[ASSIGNED TASK]: Only the lines with the string "file" are needed; return each of them from the entries below.

(Entries taken from a collection)
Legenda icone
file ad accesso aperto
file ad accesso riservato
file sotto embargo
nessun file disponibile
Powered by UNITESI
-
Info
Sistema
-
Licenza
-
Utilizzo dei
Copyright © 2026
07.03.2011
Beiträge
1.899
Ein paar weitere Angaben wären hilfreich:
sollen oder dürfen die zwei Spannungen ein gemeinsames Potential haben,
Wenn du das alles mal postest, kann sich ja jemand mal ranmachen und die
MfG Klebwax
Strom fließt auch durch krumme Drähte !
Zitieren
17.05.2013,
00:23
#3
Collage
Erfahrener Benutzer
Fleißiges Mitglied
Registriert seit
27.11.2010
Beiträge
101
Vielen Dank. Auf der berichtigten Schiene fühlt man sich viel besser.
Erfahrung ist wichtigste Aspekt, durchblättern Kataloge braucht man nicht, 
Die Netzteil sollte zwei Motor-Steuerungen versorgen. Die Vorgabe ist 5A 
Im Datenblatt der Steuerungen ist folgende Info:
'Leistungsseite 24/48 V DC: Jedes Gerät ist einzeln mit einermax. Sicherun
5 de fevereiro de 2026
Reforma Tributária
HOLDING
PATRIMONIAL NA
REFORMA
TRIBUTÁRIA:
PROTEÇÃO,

[RESULT OF THE TASK]:
file ad accesso aperto
file ad accesso riservato
file sotto embargo
nessun file disponibile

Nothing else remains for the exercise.